:: DATA SHOWN ::
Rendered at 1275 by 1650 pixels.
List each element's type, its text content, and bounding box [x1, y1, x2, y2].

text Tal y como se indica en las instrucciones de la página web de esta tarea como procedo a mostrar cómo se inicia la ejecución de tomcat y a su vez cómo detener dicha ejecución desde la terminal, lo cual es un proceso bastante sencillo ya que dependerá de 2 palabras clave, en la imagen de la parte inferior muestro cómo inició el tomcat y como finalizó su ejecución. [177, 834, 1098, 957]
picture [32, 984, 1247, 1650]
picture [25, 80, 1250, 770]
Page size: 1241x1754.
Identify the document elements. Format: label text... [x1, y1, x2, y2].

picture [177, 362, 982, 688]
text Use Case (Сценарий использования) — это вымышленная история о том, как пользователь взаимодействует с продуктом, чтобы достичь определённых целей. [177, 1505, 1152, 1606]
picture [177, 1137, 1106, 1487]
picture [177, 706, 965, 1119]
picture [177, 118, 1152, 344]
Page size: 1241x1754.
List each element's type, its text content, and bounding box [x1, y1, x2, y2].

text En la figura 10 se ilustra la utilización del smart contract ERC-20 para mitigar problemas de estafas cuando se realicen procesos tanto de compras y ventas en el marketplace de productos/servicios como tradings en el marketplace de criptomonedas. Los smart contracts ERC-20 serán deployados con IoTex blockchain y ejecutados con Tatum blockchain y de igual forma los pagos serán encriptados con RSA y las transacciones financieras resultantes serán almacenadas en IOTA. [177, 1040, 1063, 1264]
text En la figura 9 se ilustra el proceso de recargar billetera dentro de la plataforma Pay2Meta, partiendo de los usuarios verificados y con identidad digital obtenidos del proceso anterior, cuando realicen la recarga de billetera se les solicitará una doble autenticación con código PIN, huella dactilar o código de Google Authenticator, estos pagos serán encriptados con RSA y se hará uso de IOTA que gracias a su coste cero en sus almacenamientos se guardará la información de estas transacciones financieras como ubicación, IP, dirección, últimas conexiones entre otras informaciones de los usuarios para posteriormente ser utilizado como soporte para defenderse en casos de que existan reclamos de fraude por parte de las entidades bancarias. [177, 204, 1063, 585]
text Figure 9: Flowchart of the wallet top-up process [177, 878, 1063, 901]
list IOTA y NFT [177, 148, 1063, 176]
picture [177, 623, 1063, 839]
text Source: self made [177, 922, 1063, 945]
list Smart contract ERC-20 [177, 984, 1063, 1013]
:::
TASK GOAL → Recopy the records without any alteration.

TASK OUTPUT →
Rendered at 1275 by 1650 pixels.
List each element's type, its text content, and bounding box [x1, y1, x2, y2].

text Tal y como se indica en las instrucciones de la página web de esta tarea como procedo a mostrar cómo se inicia la ejecución de tomcat y a su vez cómo detener dicha ejecución desde la terminal, lo cual es un proceso bastante sencillo ya que dependerá de 2 palabras clave, en la imagen de la parte inferior muestro cómo inició el tomcat y como finalizó su ejecución. [177, 834, 1098, 957]
picture [32, 984, 1247, 1650]
picture [25, 80, 1250, 770]
Page size: 1241x1754.
Identify the document elements. Format: label text... [x1, y1, x2, y2].

picture [177, 362, 982, 688]
text Use Case (Сценарий использования) — это вымышленная история о том, как пользователь взаимодействует с продуктом, чтобы достичь определённых целей. [177, 1505, 1152, 1606]
picture [177, 1137, 1106, 1487]
picture [177, 706, 965, 1119]
picture [177, 118, 1152, 344]
Page size: 1241x1754.
List each element's type, its text content, and bounding box [x1, y1, x2, y2].

text En la figura 10 se ilustra la utilización del smart contract ERC-20 para mitigar problemas de estafas cuando se realicen procesos tanto de compras y ventas en el marketplace de productos/servicios como tradings en el marketplace de criptomonedas. Los smart contracts ERC-20 serán deployados con IoTex blockchain y ejecutados con Tatum blockchain y de igual forma los pagos serán encriptados con RSA y las transacciones financieras resultantes serán almacenadas en IOTA. [177, 1040, 1063, 1264]
text En la figura 9 se ilustra el proceso de recargar billetera dentro de la plataforma Pay2Meta, partiendo de los usuarios verificados y con identidad digital obtenidos del proceso anterior, cuando realicen la recarga de billetera se les solicitará una doble autenticación con código PIN, huella dactilar o código de Google Authenticator, estos pagos serán encriptados con RSA y se hará uso de IOTA que gracias a su coste cero en sus almacenamientos se guardará la información de estas transacciones financieras como ubicación, IP, dirección, últimas conexiones entre otras informaciones de los usuarios para posteriormente ser utilizado como soporte para defenderse en casos de que existan reclamos de fraude por parte de las entidades bancarias. [177, 204, 1063, 585]
text Figure 9: Flowchart of the wallet top-up process [177, 878, 1063, 901]
list IOTA y NFT [177, 148, 1063, 176]
picture [177, 623, 1063, 839]
text Source: self made [177, 922, 1063, 945]
list Smart contract ERC-20 [177, 984, 1063, 1013]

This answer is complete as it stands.